▼▼▼
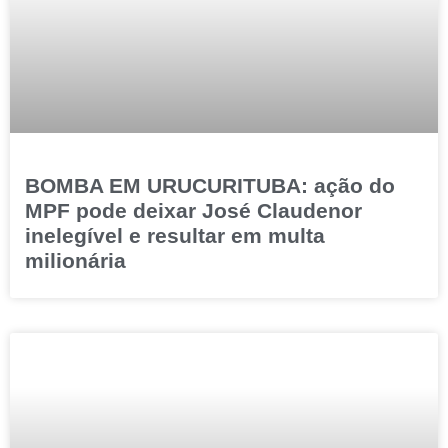
BOMBA EM URUCURITUBA: ação do
MPF pode deixar José Claudenor
inelegível e resultar em multa
milionária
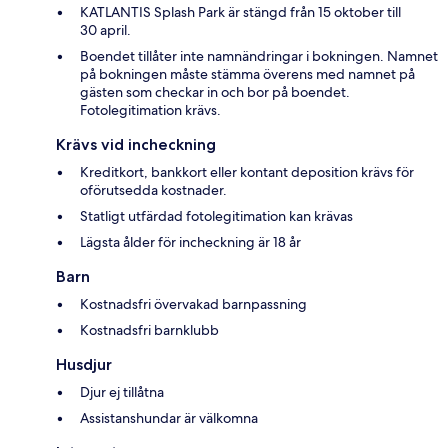
KATLANTIS Splash Park är stängd från 15 oktober till
30 april.
Boendet tillåter inte namnändringar i bokningen. Namnet
på bokningen måste stämma överens med namnet på
gästen som checkar in och bor på boendet.
Fotolegitimation krävs.
Krävs vid incheckning
Kreditkort, bankkort eller kontant deposition krävs för
oförutsedda kostnader.
Statligt utfärdad fotolegitimation kan krävas
Lägsta ålder för incheckning är 18 år
Barn
Kostnadsfri övervakad barnpassning
Kostnadsfri barnklubb
Husdjur
Djur ej tillåtna
Assistanshundar är välkomna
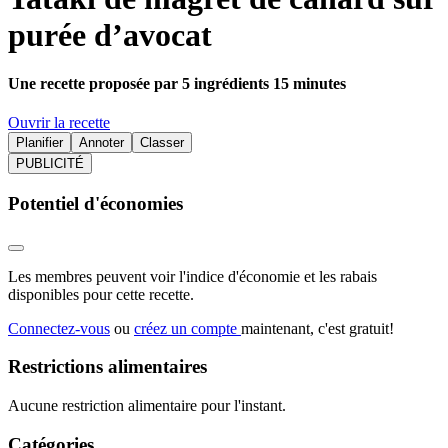
purée d’avocat
Une recette proposée par 5 ingrédients 15 minutes
Ouvrir la recette
Planifier
Annoter
Classer
PUBLICITÉ
Potentiel d'économies
Les membres peuvent voir l'indice d'économie et les rabais
disponibles pour cette recette.
Connectez-vous
ou
créez un compte
maintenant, c'est gratuit!
Restrictions alimentaires
Aucune restriction alimentaire pour l'instant.
Catégories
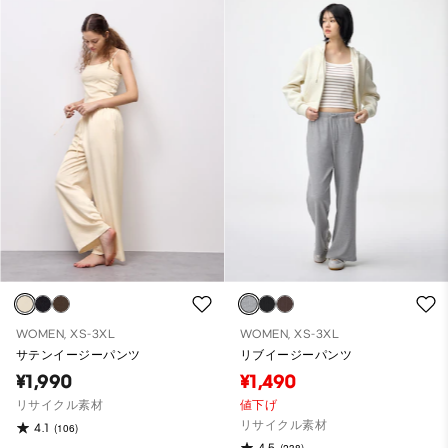
WOMEN, XS-3XL
WOMEN, XS-3XL
サテンイージーパンツ
リブイージーパンツ
¥1,990
¥1,490
リサイクル素材
値下げ
リサイクル素材
4.1
(106)
4.5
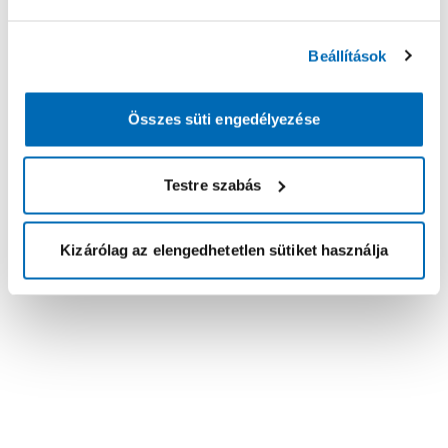
Beállítások
Összes süti engedélyezése
Testre szabás
Kizárólag az elengedhetetlen sütiket használja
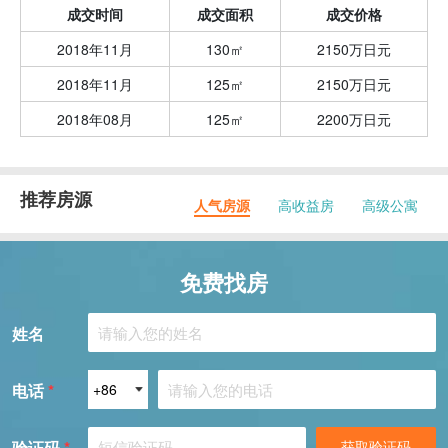
成交时间
成交面积
成交价格
2018年11月
130㎡
2150万日元
2018年11月
125㎡
2150万日元
2018年08月
125㎡
2200万日元
推荐房源
人气房源
高收益房
高级公寓
免费找房
姓名
电话
*
验证码
*
获取验证码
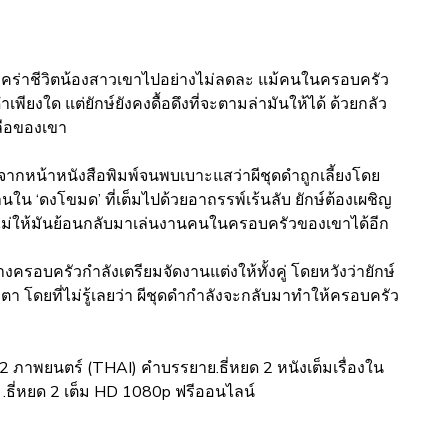
ที่คร่าชีวิตน้องสาวเขาไปอย่างไม่ลดละ แม้คนในครอบครัว
พียงใด แต่ยักษ์ยังคงดื้อดึงที่จะตามล่ามันให้ได้ ด้วยกลัว
ลือของเขา
กหน้าหนังสือพิมพ์จนพบเบาะแสว่าผีชุดดำถูกเลี้ยงโดย
ใน ‘ดงโขมด’ ที่เต็มไปด้วยอาถรรพ์เร้นลับ ยักษ์ต้องเผชิญ
ดำไม่ให้มันย้อนกลับมาเล่นงานคนในครอบครัวของเขาได้อีก
ครอบครัวกำลังเตรียมจัดงานแต่งให้ทั้งคู่ โดยหวังว่ายักษ์
 โดยที่ไม่รู้เลยว่า ผีชุดดำกำลังจะกลับมาทำให้ครอบครัว
ด 2 ภาพยนตร์ (THAI) คำบรรยาย.ธี่หยด 2 หนังเต็มเรื่องใน
.ธี่หยด 2 เต็ม HD 1080p ฟรีออนไลน์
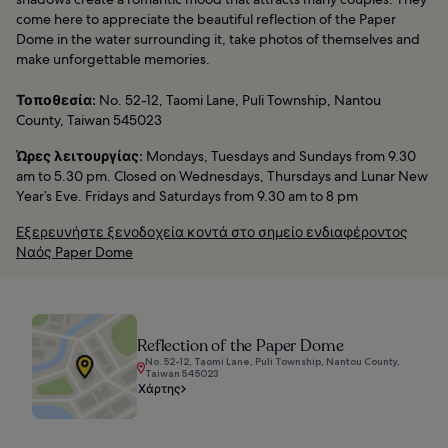
come here to appreciate the beautiful reflection of the Paper
Dome in the water surrounding it, take photos of themselves and
make unforgettable memories.
Τοποθεσία:
No. 52-12, Taomi Lane, Puli Township, Nantou
County, Taiwan 545023
Ώρες λειτουργίας:
Mondays, Tuesdays and Sundays from 9.30
am to 5.30 pm. Closed on Wednesdays, Thursdays and Lunar New
Year’s Eve. Fridays and Saturdays from 9.30 am to 8 pm
Εξερευνήστε ξενοδοχεία κοντά στο σημείο ενδιαφέροντος
Ναός Paper Dome
Reflection of the Paper Dome
No. 52-12, Taomi Lane, Puli Township, Nantou County,
Taiwan 545023
Χάρτης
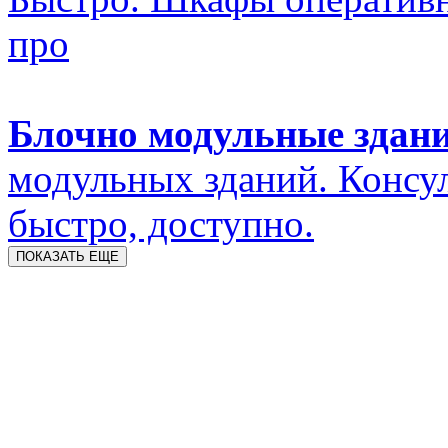
про
Блочно модульные здан
модульных зданий. Консул
быстро, доступно.
ПОКАЗАТЬ ЕЩЕ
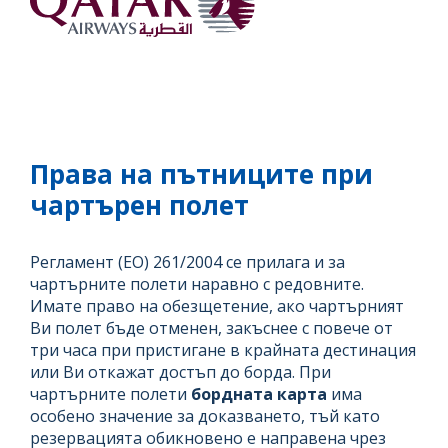
Права на пътниците при
чартърен полет
Регламент (ЕО) 261/2004 се прилага и за
чартърните полети наравно с редовните.
Имате право на обезщетение, ако чартърният
Ви полет бъде отменен, закъснее с повече от
три часа при пристигане в крайната дестинация
или Ви откажат достъп до борда. При
чартърните полети
бордната карта
има
особено значение за доказването, тъй като
резервацията обикновено е направена чрез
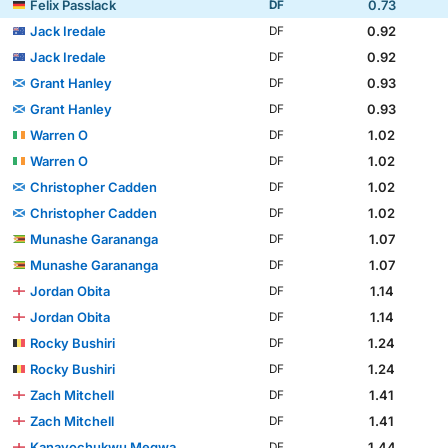
Felix Passlack
0.73
DF
Jack Iredale
0.92
DF
Jack Iredale
0.92
DF
Grant Hanley
0.93
DF
Grant Hanley
0.93
DF
Warren O
1.02
DF
Warren O
1.02
DF
Christopher Cadden
1.02
DF
Christopher Cadden
1.02
DF
Munashe Garananga
1.07
DF
Munashe Garananga
1.07
DF
Jordan Obita
1.14
DF
Jordan Obita
1.14
DF
Rocky Bushiri
1.24
DF
Rocky Bushiri
1.24
DF
Zach Mitchell
1.41
DF
Zach Mitchell
1.41
DF
Kanayochukwu Megwa
1.44
DF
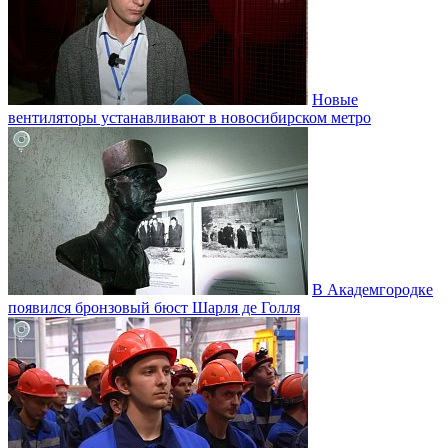
Новые
вентиляторы устанавливают в новосибирском метро
В Академгородке
появился бронзовый бюст Шарля де Голля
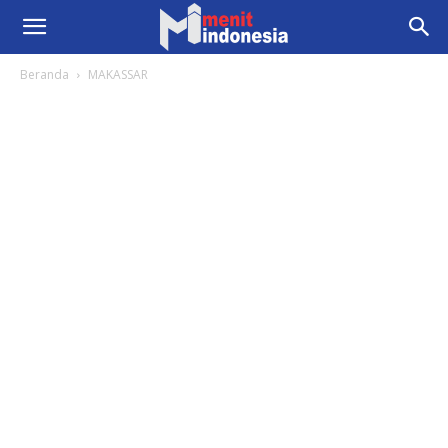
Beranda
MAKASSAR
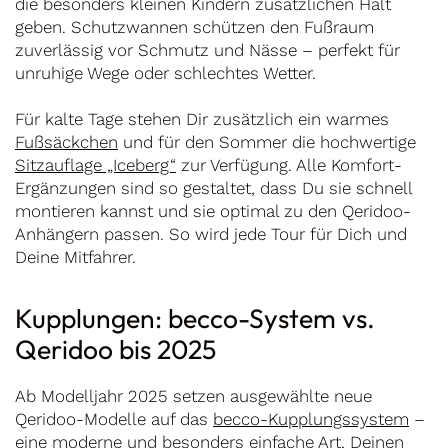
die besonders kleinen Kindern zusätzlichen Halt
geben. Schutzwannen schützen den Fußraum
zuverlässig vor Schmutz und Nässe – perfekt für
unruhige Wege oder schlechtes Wetter.
Für kalte Tage stehen Dir zusätzlich ein warmes
Fußsäckchen
und für den Sommer die hochwertige
Sitzauflage „Iceberg“
zur Verfügung. Alle Komfort-
Ergänzungen sind so gestaltet, dass Du sie schnell
montieren kannst und sie optimal zu den Qeridoo-
Anhängern passen. So wird jede Tour für Dich und
Deine Mitfahrer.
Kupplungen: becco-System vs.
Qeridoo bis 2025
Ab Modelljahr 2025 setzen ausgewählte neue
Qeridoo-Modelle auf das
becco-Kupplungssystem
–
eine moderne und besonders einfache Art, Deinen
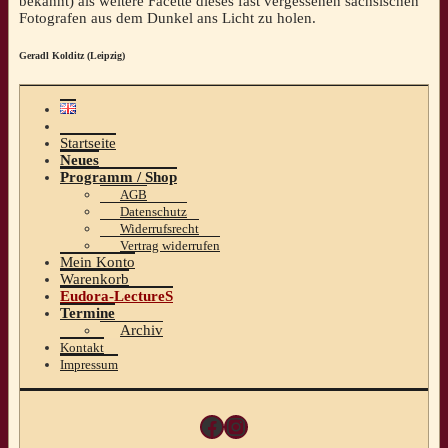
bekannt) als weitere Facette dieses fast vergessenen sächsischen
Fotografen aus dem Dunkel ans Licht zu holen.
Geradl Kolditz (Leipzig)
Startseite
Neues
Programm / Shop
AGB
Datenschutz
Widerrufsrecht
Vertrag widerrufen
Mein Konto
Warenkorb
Eudora-LectureS
Termine
Archiv
Kontakt
Impressum
Facebook
Instagram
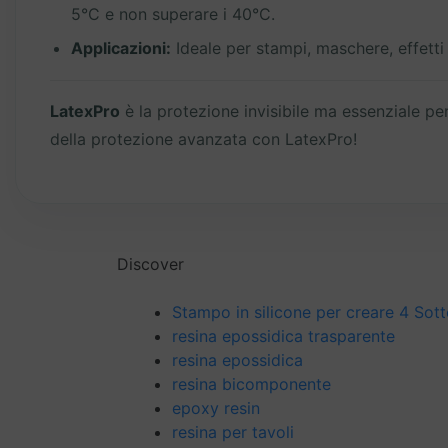
5°C e non superare i 40°C.
Applicazioni:
Ideale per stampi, maschere, effetti s
LatexPro
è la protezione invisibile ma essenziale per
della protezione avanzata con LatexPro!
Discover
Stampo in silicone per creare 4 Sott
resina epossidica trasparente
resina epossidica
resina bicomponente
epoxy resin
resina per tavoli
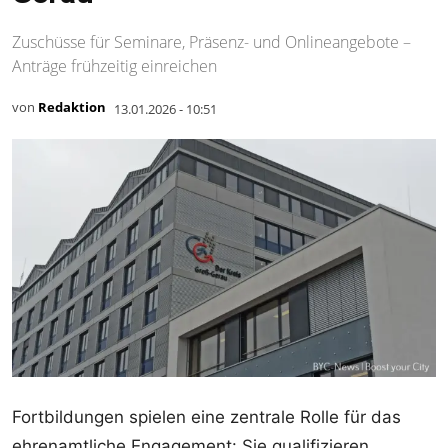
Zuschüsse für Seminare, Präsenz- und Onlineangebote –
Anträge frühzeitig einreichen
von
Redaktion
13.01.2026 - 10:51
Fortbildungen spielen eine zentrale Rolle für das
ehrenamtliche Engagement: Sie qualifizieren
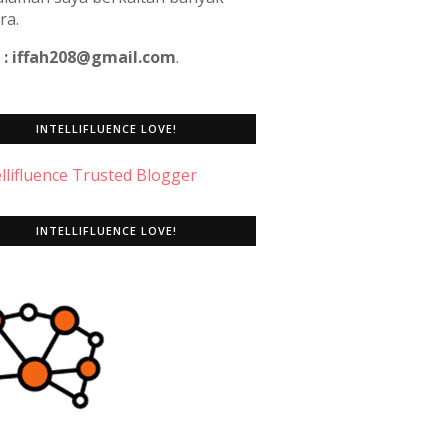
ra.
 : iffah208@gmail.com
.
INTELLIFLUENCE LOVE!
INTELLIFLUENCE LOVE!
▲▲▲
* _Task goal_
Whenever the word "Kostnadsfri" turns up in a line of the listing above, copy the line.

* _Exercise result_
Kostnadsfri övervakad barnpassning
Kostnadsfri barnklubb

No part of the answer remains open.